**Problem statement:** Pictures in the data below are not part of the copy; transcribe everything else exactly.

**Input material:**
Content starts

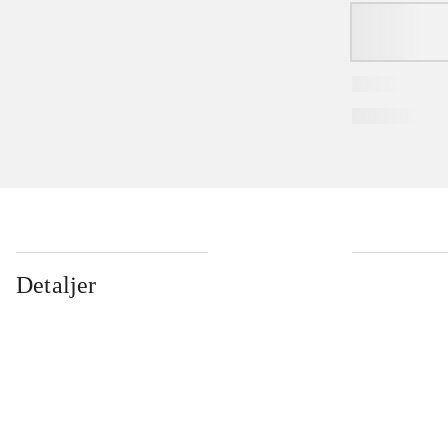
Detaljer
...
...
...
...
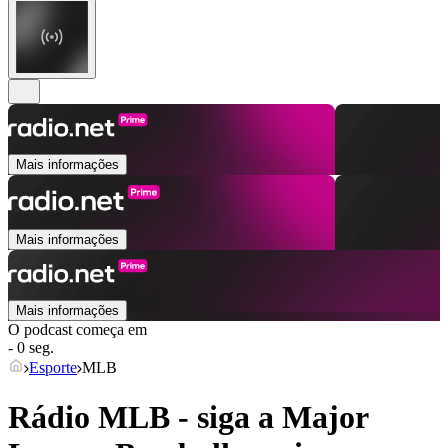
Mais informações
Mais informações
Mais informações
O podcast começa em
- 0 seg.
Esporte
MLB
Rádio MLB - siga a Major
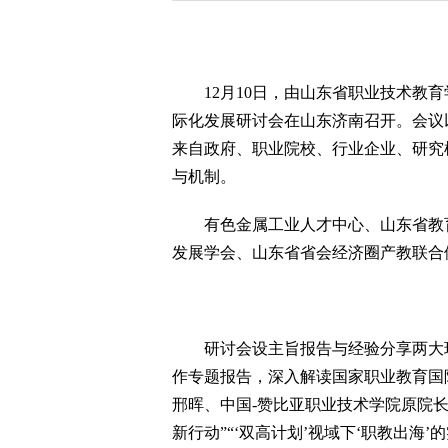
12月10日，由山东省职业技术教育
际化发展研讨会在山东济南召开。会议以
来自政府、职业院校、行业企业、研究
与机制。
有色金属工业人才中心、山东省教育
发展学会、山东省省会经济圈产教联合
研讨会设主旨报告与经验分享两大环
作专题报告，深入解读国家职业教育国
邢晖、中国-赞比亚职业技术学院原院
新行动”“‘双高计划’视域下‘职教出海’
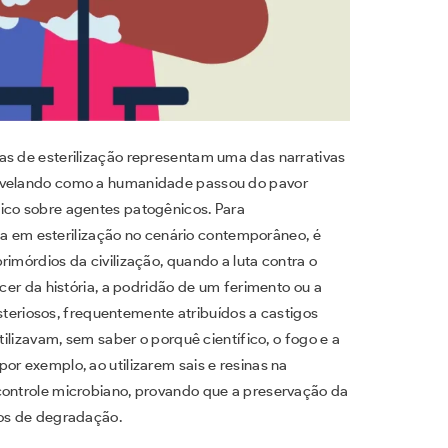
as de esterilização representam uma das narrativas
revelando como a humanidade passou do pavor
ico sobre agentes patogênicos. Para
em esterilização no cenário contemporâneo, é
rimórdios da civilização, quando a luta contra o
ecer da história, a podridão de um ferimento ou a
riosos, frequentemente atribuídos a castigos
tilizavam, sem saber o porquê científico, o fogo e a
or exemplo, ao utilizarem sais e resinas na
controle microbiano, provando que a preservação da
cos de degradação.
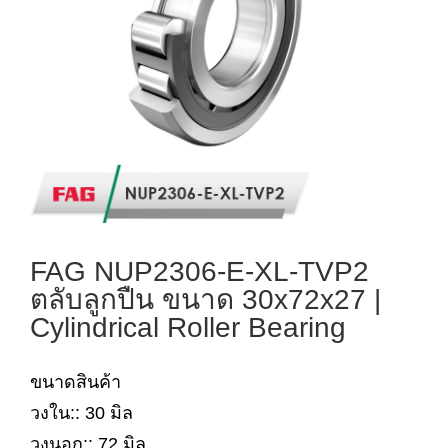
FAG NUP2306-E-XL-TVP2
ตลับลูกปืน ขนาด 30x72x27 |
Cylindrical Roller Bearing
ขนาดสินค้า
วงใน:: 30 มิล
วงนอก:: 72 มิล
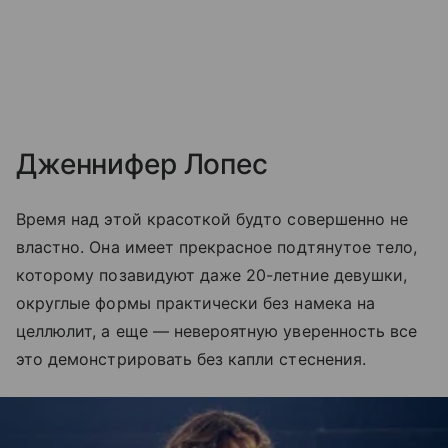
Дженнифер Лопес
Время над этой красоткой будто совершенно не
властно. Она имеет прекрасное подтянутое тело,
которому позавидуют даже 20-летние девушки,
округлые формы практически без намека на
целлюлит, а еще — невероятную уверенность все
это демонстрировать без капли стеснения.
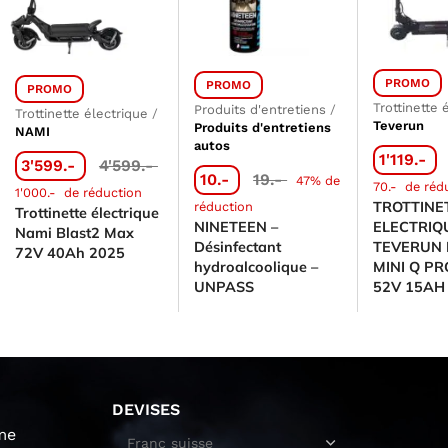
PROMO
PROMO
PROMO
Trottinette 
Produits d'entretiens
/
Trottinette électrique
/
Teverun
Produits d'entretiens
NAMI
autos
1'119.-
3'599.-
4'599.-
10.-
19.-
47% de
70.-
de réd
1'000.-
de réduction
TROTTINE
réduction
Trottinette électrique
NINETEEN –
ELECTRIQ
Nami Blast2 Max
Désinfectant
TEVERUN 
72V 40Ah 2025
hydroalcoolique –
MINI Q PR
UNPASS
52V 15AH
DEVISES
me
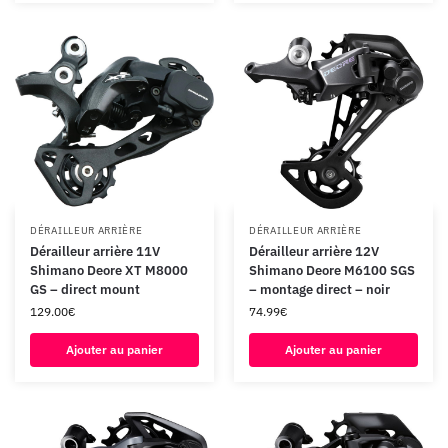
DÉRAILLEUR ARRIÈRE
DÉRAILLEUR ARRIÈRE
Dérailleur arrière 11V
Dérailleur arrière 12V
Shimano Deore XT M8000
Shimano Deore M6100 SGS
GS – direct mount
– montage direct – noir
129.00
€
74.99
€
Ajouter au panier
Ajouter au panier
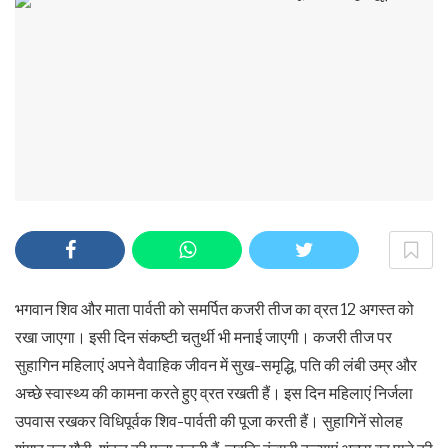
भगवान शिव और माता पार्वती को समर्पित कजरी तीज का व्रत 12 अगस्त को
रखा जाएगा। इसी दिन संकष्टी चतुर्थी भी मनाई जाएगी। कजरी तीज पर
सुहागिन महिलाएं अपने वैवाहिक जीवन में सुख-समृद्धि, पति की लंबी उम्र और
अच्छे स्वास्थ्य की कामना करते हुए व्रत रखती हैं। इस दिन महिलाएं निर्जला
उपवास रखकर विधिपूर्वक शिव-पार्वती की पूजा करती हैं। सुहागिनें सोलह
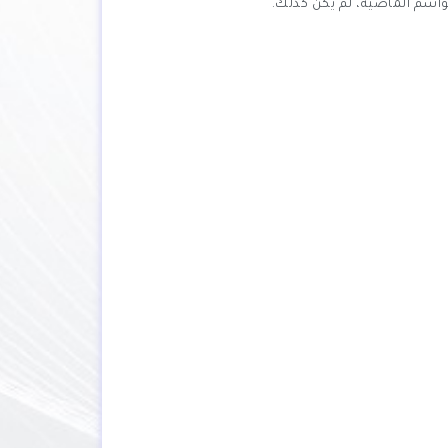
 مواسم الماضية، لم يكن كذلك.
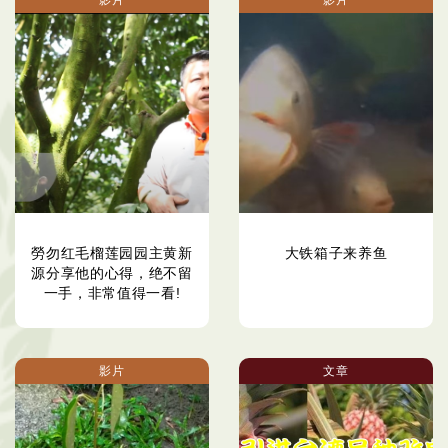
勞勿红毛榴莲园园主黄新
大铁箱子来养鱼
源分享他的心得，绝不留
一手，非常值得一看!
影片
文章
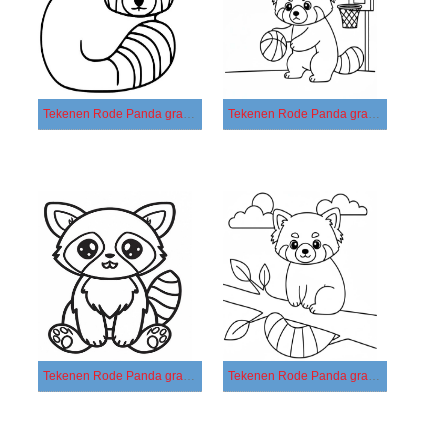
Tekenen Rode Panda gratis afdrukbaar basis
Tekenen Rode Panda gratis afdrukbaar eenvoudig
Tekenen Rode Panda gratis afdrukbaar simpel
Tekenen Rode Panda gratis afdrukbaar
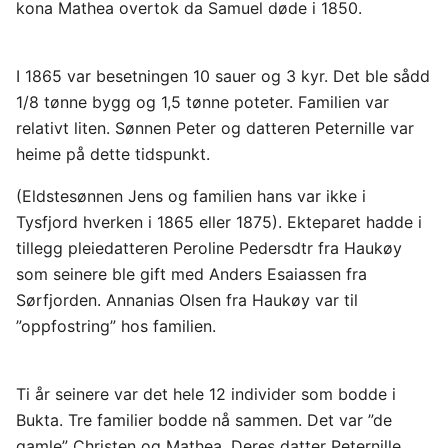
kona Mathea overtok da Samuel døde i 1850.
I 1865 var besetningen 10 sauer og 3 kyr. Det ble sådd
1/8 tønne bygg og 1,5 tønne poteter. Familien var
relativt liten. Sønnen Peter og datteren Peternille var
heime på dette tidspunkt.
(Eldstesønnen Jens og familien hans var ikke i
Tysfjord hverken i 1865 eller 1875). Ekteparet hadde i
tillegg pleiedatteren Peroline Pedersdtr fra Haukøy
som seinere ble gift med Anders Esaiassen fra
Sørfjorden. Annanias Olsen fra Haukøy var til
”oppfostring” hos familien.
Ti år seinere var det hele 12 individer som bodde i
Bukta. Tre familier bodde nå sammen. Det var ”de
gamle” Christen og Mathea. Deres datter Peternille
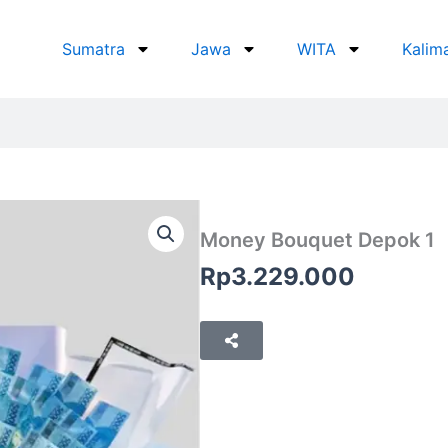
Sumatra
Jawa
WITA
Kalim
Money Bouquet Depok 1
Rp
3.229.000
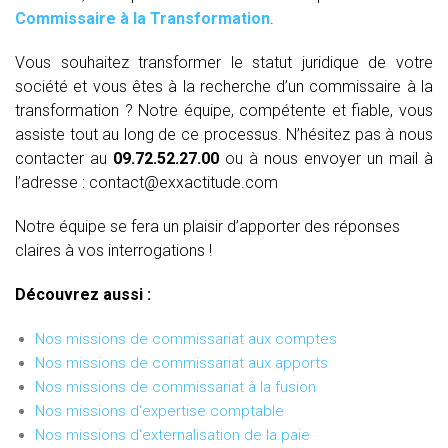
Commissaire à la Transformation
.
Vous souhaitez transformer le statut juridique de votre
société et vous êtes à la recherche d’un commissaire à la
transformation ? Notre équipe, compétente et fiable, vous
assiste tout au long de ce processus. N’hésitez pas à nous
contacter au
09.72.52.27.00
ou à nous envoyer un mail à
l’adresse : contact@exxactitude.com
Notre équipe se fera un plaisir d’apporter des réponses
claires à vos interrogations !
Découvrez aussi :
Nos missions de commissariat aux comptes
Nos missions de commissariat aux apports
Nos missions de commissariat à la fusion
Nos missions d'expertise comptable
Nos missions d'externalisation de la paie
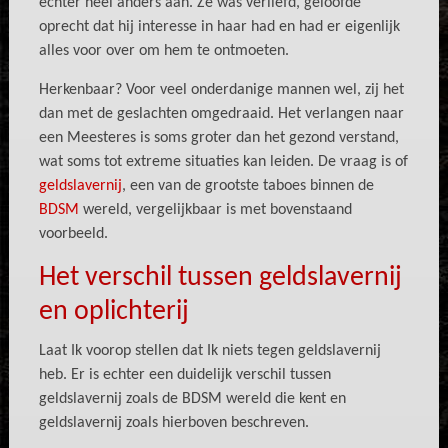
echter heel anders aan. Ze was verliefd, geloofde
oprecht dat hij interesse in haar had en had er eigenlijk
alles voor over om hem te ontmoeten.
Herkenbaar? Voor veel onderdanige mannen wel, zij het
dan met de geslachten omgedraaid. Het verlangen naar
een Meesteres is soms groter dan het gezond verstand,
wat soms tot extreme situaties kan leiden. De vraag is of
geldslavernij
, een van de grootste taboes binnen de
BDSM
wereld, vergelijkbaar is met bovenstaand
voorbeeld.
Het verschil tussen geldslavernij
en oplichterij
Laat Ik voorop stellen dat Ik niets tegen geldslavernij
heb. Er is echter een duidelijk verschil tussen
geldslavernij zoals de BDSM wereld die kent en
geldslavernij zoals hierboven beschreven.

Content ends

**The completed task:**
Detaljer
...
...
...
...
Mais informações
Mais informações
Mais informações
O podcast começa em
- 0 seg.
Esporte
MLB
Rádio MLB - siga a Major
12月10日，由山东省职业技术教育
际化发展研讨会在山东济南召开。会议以
来自政府、职业院校、行业企业、研究
与机制。
有色金属工业人才中心、山东省教育
发展学会、山东省省会经济圈产教联合
研讨会设主旨报告与经验分享两大环
作专题报告，深入解读国家职业教育国
邢晖、中国-赞比亚职业技术学院原院
新行动”“‘双高计划’视域下‘职教出海’
as de esterilização representam uma das narrativas
revelando como a humanidade passou do pavor
ico sobre agentes patogênicos. Para
em esterilização no cenário contemporâneo, é
rimórdios da civilização, quando a luta contra o
ecer da história, a podridão de um ferimento ou a
riosos, frequentemente atribuídos a castigos
tilizavam, sem saber o porquê científico, o fogo e a
or exemplo, ao utilizarem sais e resinas na
controle microbiano, provando que a preservação da
cos de degradação.
FAG NUP2306-E-XL-TVP2
ตลับลูกปืน ขนาด 30x72x27 |
Cylindrical Roller Bearing
ขนาดสินค้า
วงใน:: 30 มิล
วงนอก:: 72 มิล
Дженнифер Лопес
Время над этой красоткой будто совершенно не
властно. Она имеет прекрасное подтянутое тело,
которому позавидуют даже 20-летние девушки,
округлые формы практически без намека на
целлюлит, а еще — невероятную уверенность все
это демонстрировать без капли стеснения.
PROMO
PROMO
PROMO
Trottinette 
Produits d'entretiens
/
Trottinette électrique
/
Teverun
Produits d'entretiens
NAMI
autos
1'119.-
3'599.-
4'599.-
10.-
19.-
47% de
70.-
de réd
1'000.-
de réduction
TROTTINE
réduction
Trottinette électrique
NINETEEN –
ELECTRIQ
Nami Blast2 Max
Désinfectant
TEVERUN 
72V 40Ah 2025
hydroalcoolique –
MINI Q PR
UNPASS
52V 15AH
DEVISES
me
DÉRAILLEUR ARRIÈRE
DÉRAILLEUR ARRIÈRE
Dérailleur arrière 11V
Dérailleur arrière 12V
Shimano Deore XT M8000
Shimano Deore M6100 SGS
GS – direct mount
– montage direct – noir
129.00
€
74.99
€
Ajouter au panier
Ajouter au panier
भगवान शिव और माता पार्वती को समर्पित कजरी तीज का व्रत 12 अगस्त को
रखा जाएगा। इसी दिन संकष्टी चतुर्थी भी मनाई जाएगी। कजरी तीज पर
सुहागिन महिलाएं अपने वैवाहिक जीवन में सुख-समृद्धि, पति की लंबी उम्र और
अच्छे स्वास्थ्य की कामना करते हुए व्रत रखती हैं। इस दिन महिलाएं निर्जला
उपवास रखकर विधिपूर्वक शिव-पार्वती की पूजा करती हैं। सुहागिनें सोलह
 مواسم الماضية، لم يكن كذلك.
勞勿红毛榴莲园园主黄新
大铁箱子来养鱼
源分享他的心得，绝不留
一手，非常值得一看!
影片
文章
Tekenen Rode Panda gratis afdrukbaar basis
Tekenen Rode Panda gratis afdrukbaar eenvoudig
Tekenen Rode Panda gratis afdrukbaar simpel
Tekenen Rode Panda gratis afdrukbaar
kona Mathea overtok da Samuel døde i 1850.
I 1865 var besetningen 10 sauer og 3 kyr. Det ble sådd
1/8 tønne bygg og 1,5 tønne poteter. Familien var
relativt liten. Sønnen Peter og datteren Peternille var
heime på dette tidspunkt.
(Eldstesønnen Jens og familien hans var ikke i
Tysfjord hverken i 1865 eller 1875). Ekteparet hadde i
tillegg pleiedatteren Peroline Pedersdtr fra Haukøy
som seinere ble gift med Anders Esaiassen fra
Sørfjorden. Annanias Olsen fra Haukøy var til
”oppfostring” hos familien.
Ti år seinere var det hele 12 individer som bodde i
Bukta. Tre familier bodde nå sammen. Det var ”de
gamle” Christen og Mathea. Deres datter Peternille
Sumatra
Jawa
WITA
Kalim
Money Bouquet Depok 1
Rp
3.229.000
Commissaire à la Transformation
.
Vous souhaitez transformer le statut juridique de votre
société et vous êtes à la recherche d’un commissaire à la
transformation ? Notre équipe, compétente et fiable, vous
assiste tout au long de ce processus. N’hésitez pas à nous
contacter au
09.72.52.27.00
ou à nous envoyer un mail à
l’adresse : contact@exxactitude.com
Notre équipe se fera un plaisir d’apporter des réponses
claires à vos interrogations !
Découvrez aussi :
Nos missions de commissariat aux comptes
Nos missions de commissariat aux apports
Nos missions de commissariat à la fusion
Nos missions d'expertise comptable
Nos missions d'externalisation de la paie
echter heel anders aan. Ze was verliefd, geloofde
oprecht dat hij interesse in haar had en had er eigenlijk
alles voor over om hem te ontmoeten.
Herkenbaar? Voor veel onderdanige mannen wel, zij het
dan met de geslachten omgedraaid. Het verlangen naar
een Meesteres is soms groter dan het gezond verstand,
wat soms tot extreme situaties kan leiden. De vraag is of
geldslavernij
, een van de grootste taboes binnen de
BDSM
wereld, vergelijkbaar is met bovenstaand
voorbeeld.
Het verschil tussen geldslavernij
en oplichterij
Laat Ik voorop stellen dat Ik niets tegen geldslavernij
heb. Er is echter een duidelijk verschil tussen
geldslavernij zoals de BDSM wereld die kent en
geldslavernij zoals hierboven beschreven.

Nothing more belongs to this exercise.